§ **INSTRUCTIONS FOR THE TASK**: Print the lines of the rows below exactly, starting at the line that contains "scientific name: Medicago sativa" and ending at the line that contains "name author: (Bojer) Baill.".

§ **INPUT RECORDS**:
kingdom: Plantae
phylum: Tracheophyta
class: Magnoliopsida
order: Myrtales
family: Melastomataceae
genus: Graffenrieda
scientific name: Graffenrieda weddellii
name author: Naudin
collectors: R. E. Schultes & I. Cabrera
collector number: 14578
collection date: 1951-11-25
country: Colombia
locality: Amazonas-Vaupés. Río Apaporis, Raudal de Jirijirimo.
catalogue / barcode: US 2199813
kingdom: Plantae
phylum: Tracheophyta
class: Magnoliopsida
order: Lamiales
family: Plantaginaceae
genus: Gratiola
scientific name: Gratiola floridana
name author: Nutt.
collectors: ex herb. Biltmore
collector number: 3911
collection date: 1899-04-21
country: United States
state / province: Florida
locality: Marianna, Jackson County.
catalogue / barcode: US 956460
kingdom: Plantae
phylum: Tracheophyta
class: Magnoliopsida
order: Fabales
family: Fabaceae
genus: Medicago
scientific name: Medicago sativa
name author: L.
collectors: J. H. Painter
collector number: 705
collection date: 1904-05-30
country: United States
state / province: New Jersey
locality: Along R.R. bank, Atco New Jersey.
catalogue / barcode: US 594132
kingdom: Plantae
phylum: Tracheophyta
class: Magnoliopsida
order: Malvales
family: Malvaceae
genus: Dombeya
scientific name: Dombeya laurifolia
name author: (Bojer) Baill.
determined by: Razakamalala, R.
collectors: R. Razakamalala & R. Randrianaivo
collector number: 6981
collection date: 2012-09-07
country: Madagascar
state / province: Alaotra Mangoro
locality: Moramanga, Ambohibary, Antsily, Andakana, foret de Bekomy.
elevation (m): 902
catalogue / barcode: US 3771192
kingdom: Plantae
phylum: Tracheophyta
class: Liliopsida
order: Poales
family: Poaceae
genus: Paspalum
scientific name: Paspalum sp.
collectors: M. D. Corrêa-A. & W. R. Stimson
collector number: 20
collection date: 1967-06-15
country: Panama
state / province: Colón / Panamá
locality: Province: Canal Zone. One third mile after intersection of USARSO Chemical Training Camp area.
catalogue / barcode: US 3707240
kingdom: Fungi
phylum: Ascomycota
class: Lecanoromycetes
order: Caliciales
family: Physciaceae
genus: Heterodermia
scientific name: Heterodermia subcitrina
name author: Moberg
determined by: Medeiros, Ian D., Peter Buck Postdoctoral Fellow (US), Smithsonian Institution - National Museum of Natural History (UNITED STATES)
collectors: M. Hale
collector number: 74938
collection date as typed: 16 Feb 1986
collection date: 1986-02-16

§ **OUTPUT BELOW**:
scientific name: Medicago sativa
name author: L.
collectors: J. H. Painter
collector number: 705
collection date: 1904-05-30
country: United States
state / province: New Jersey
locality: Along R.R. bank, Atco New Jersey.
catalogue / barcode: US 594132
kingdom: Plantae
phylum: Tracheophyta
class: Magnoliopsida
order: Malvales
family: Malvaceae
genus: Dombeya
scientific name: Dombeya laurifolia
name author: (Bojer) Baill.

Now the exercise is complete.